Being an in-demand television writer at the time, Dennis regularly commuted to Los Angeles for high-level “pitch” meetings. His plan was that, on his first business trip to Los Angeles after the custom-made holster was finished, he would bring both it and my coveted way-better-than-a-cap-gun-authentic-looking-cowboy-six-shooter along with him.

Keep in mind that this story took place before September 11th, 2001. Though security was considerably looser back then, it was hardly non-existent.

I should also tell you that my friend, Dennis, is scrupulously honest. Though more likely, what did him in was the fact that the man tends to be, some might say, obsessively clear when he’s expressing himself, spelling things out - things that may or not be necessary for other people to know – in laborious detail. This tendency is probably what makes Dennis a good writer. It, unfortunately, proved his undoing as an airplane passenger.

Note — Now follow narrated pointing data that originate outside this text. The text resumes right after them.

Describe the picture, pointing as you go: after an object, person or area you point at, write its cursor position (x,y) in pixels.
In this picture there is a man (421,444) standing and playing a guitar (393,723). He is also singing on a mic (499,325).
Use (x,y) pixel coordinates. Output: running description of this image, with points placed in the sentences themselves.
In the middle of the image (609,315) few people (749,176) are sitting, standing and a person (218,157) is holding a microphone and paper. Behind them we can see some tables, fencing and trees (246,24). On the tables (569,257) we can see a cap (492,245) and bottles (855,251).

Boarding the plane, Dennis immediately went up to the flight attendant and said:

“In the service of full disclosure – and of not wanting to be the cause of any ‘surprises’ down the line – I feel obligated to inform you, in all candor – and demonstrating that I clearly have nothing to hide – that, amongst my “Carry-on” items – all of which are of a purely personal nature, except for this one glaring exception – I have a gun. Not a real gun. A replica. Which I’m transporting to a friend in Los Angeles, along with an exquisitely hand-tooled leather holster. I just thought you should know.”

The flight attendant only heard “I have a gun.”

Dennis was immediately arrested. He missed his flight. He missed his meetings. He was held in isolation for hours. He was vigorously interrogated.

If this had happened today, Dennis would most likely be languishing in Guantanamo, undergoing whatever this administration perceives as not being torture. That was his one lucky break. He brought a gun on a plane before a time when you can be criminally charged for bringing on more than three ounces of hand lotion.

Sometimes, I feel terrible for the trouble I got Dennis into. But more often, when the mood hits me, I strap on my exquisitely hand-tooled leather holster, and practice my fast draw.


Anonymous said...

More Stallion info here:


JED said...

Are you practicing your fast draw with the gun (a replica) that Dennis was bringing you (and somehow got to you after his "incident") or was that gun (it's definitely a replica) confiscated?

Anonymous said...

This reminds me of the time we were returning to Canada from Disneyworld. Jonathan, being four years old and thrilled by "The Pirates of the Caribbean" had accumulated various pirate gear, including a hat emblazoned with a skull and crossbones, an arrrrgh-hook and a small musket, fashioned out of wood. Nothing 'replica-ish' about it...it looked just like a hunk of wood with a metal trigger glued on the base.
It drew immediate notice in the carry-on (which was hand-searched in those days) and was consigned to the baggage compartment in a special box. We were told we'd have to call for it at the airport in Toronto a few days after we landed.
You do not want to know what kind of fuss can be generated by a four year old pirate when separated from his trusty weapon. And how long that fuss can be sustained: over an entire continent and for several days thereafter, until a pirate's father has time to drive all the way back to the airport to claim it. This was the original 'Booty-call'!!!!